After graduating from Michigan, Rehor played professional football. In October 1917, he joined the Massillon Tigers. When it was announced that Rehor would join the Tigers, The Evening Independent in Massillon ran a feature story on Rehor, billing him as the "Newest Tiger Giant." The article noted:"Rehor, who graduated from Michigan last spring, tips the beam at 255 pounds. He stands nearly six feet tall and was one of the big men on the Michigan eleven for three seasons. The Michigan giant will arrive here early Saturday morning. He comes here backed by a reputation of being one of the best linemen who played college foot ball in 1916. He should be a tower of strength to the Tiger line, especially when the big battles with Akron, Canton and Youngstown are staged."
Rehor started at right guard in Massillon's 14-6 victory over Buffalo. After the game, The Evening Independent wrote: "Rehor with his 256 odd pounds bowled over the visiting linemen and formed a defensive bulwark that couldn't be budged." After a 3-0 loss to Akron, the paper noted that the team put up a strong battle on defense with Rehor and Copley (playing at right guard and right tackle) playing "strong defensive games, tackling hard and accurately." In a 28-0 victory over the Columbus Panhandles, Rehor also handled kickoffs. After the game, the Massillon paper wrote: "Exhibiting the same stonewall defense that has characterized their play all season, the Tigers had little trouble in stopping the battering tactics of the Panhandles ... The visitors made four first down but three of them came on forward passes and the other on a penalty. Gains through the Tiger line were few and far between as Nash, Copley, Thornhill, Wesbecher, Rehor and Rambaud were in every mixup and dropped the heavy Panhandle backs in their tracks most of the time." During the fourth quarter of the last game of the regular season, Rehor got into a fight with "Unk" Russell of the Canton Bulldogs, and both were ejected by the referee. The Massillon newspaper reported: "Rehor claimed that Russell had slugged him in scrimmage. Fritz's fighting blood became warm and he wasn't long opening hostilities with the giant Pennsylvanian. Fists flew freely for a few seconds but the mix up was stopped without damage to either player."

The Tigers advanced to play Jim Thorpe's Canton Bulldogs in the 1917 Ohio League championship game on December 2, 1917. Prior to the game, the Massillon paper noted that the "former giant Michigan guard" had been "a tower of trength on the Tiger line this season." The Tigers were coached in the championship game by Knute Rockne and defeated the Bulldogs by a score of 6 to 0; Rehor was the starting left guard in the game.

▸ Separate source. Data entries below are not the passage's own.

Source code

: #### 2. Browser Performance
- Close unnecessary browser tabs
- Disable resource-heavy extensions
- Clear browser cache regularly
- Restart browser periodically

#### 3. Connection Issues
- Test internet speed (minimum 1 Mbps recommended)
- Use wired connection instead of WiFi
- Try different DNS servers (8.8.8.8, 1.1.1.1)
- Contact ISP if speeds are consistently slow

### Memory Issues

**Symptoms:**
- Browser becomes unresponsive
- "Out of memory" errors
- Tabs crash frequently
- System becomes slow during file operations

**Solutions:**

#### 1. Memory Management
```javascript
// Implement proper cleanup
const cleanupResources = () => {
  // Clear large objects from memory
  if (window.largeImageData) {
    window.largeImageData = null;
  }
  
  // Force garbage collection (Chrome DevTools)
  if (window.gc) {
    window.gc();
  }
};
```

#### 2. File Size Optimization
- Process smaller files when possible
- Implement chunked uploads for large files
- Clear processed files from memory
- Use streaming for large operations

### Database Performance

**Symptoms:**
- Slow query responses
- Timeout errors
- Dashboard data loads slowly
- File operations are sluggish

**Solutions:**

==Family and later years==
In April 1918, Rehor married Gertrude E. Ricker of Canton, Ohio. Following a quiet wedding ceremony in Canton, the couple left on a trip to Detroit and Hastings, Michigan. On their return, the couple planned to live in Canton, where Rehor was employed as a chemist at the Central Steel plant.

At the time of the 1920 U.S. Census, Rehor was living in Canton with his wife Gertrude; he was employed as a chemist in the steel industry. At the time of the 1930 U.S. Census, Rehor was living in Canton with his wife Gertrude (age 38), daughter Marilyn Jean Rehor (age 5) and son Richard Dale Rehor (age 11 months). He was employed as a merchant operating a retail drugstore. In 1941, Rehor was still living in Canton and operating a drug store. Rehor died in Canton in July 1959.